November is National Adoption Month, and adoptees use the opportunity to #flipthescript on the pro-adoption narrative so ingrained in society by sharing their experiences and viewpoints. Here’s what I’m doing to #flipthescript:
When I tell people I’m a twice-reunited adoptee writing a book based on interviews about what it means to be adopted, they often ask questions about my journey and what I’ve learned from talking with other adoptees.
A new acquaintance went in a different direction last weekend, launching into a passionate story about her friend, an adoptee and adoptive mother who firmly believes closed adoptions are best, and that it is better for an adoptee to have no information about her origins.
Have I come across other adoptees who feel this way? she wanted to know.
I assured her that I haven’t, that of the 83 adoptees I’ve interviewed to date, none of them has expressed that opinion.
She had more to say about her friend’s point of view, but I confess I didn’t hear it. I had by then painted a smile on my face and waited not so patiently for her to finish her diatribe. Her tone was a bit self-righteous, and she was oblivious to how dismissive and uninformed she sounded.
It’s not the first time I’ve encountered someone like this. Had I not been at a friend’s home for a social gathering, I would have taken time to explain that for millions of us, closed adoption has equaled an inescapable lifetime of confusion, dissonance and angst. Living as secrets marginalizes us and affects our self-esteem and how we interact with others. As a result of closed records we are second-class citizens cut off from basic details about our identities, including potentially live-saving medical information.
It wasn’t the right place to get into it, however, so I bit my tongue, and breathed an ironic sigh of relief when the conversation turned to the presidential election.
However, the woman’s comments and tone stayed with me on the drive home. I don’t know why. She is simply the latest in a long string of people — often strangers — who feel they somehow have the right to offer unbidden comments; question my feelings or decision to search for biological family; or simply dismiss my experience.
It’s not just me, either. Most of the folks I’ve interviewed have encountered similar receptions.We adoptees just can’t seem to shake the common notion that adoption is rainbows and unicorns. No one ever bothers to ask us what we think.Instead, somehow society thinks “adoptee” equals “child” and that we continue to need adults to speak for us.
But those of us adopted in the era of closed records are not children any more. It’s high time we had a voice.

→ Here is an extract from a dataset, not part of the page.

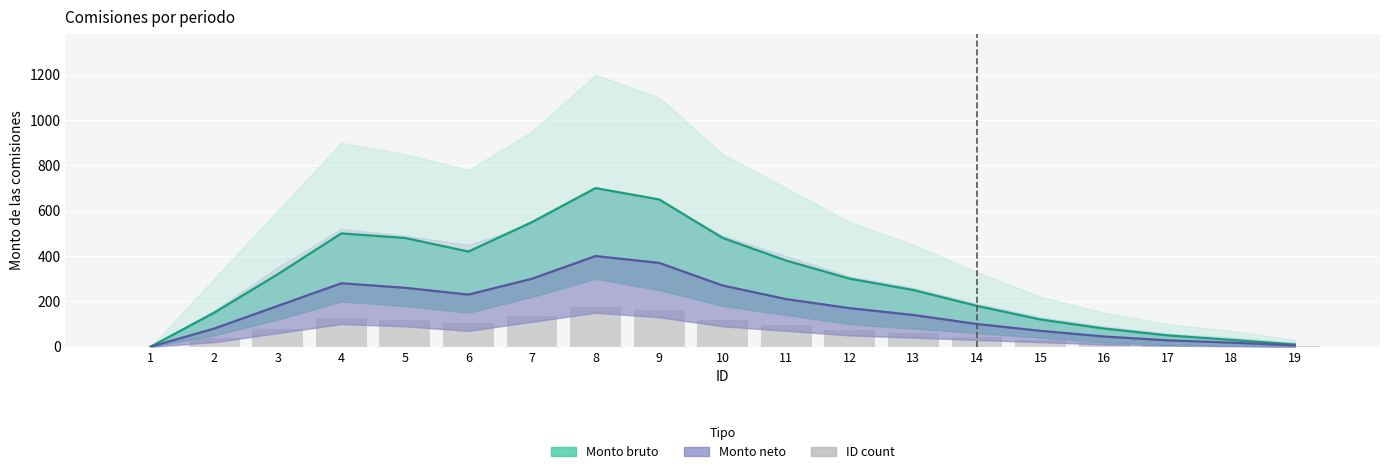

Which label corresponds to the largest value in the chart?

8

So in stolen hours on my lunch breaks, after work and on weekends since last November, I’ve spoken to a wide-ranging group of adoptees: those in reunion, those who were rejected by their natural parents a second time, some still searching for biological connections, and others who have no desire to seek out the people who gave them life.
Each person has offered me an unvarnished look at what it feels like to live under a cloak of secrets and lies, not knowing your ethnicity, medical history, and basic information about your background. We’ve spoken, too, about why adoptees search for their natural parents; and what reuniting with biological family is really like.
Their stories are poignant and often heartbreaking. For some, it was the first they spoke of the dissonance and pain they’ve always felt over being relinquished; the trust issues they continue to struggle with; the guilt they carry over possibly hurting their adoptive parents as they seek to understand who they are; and the confusion that overlays their struggle to make sense of a dual identity and find their place in the world.
They are grateful for the chance to share their stories, telling me how much it means to finally have someone ask them what they think and feel.
It’s my privilege, I tell them. Maybe together we can finally #flipthescript.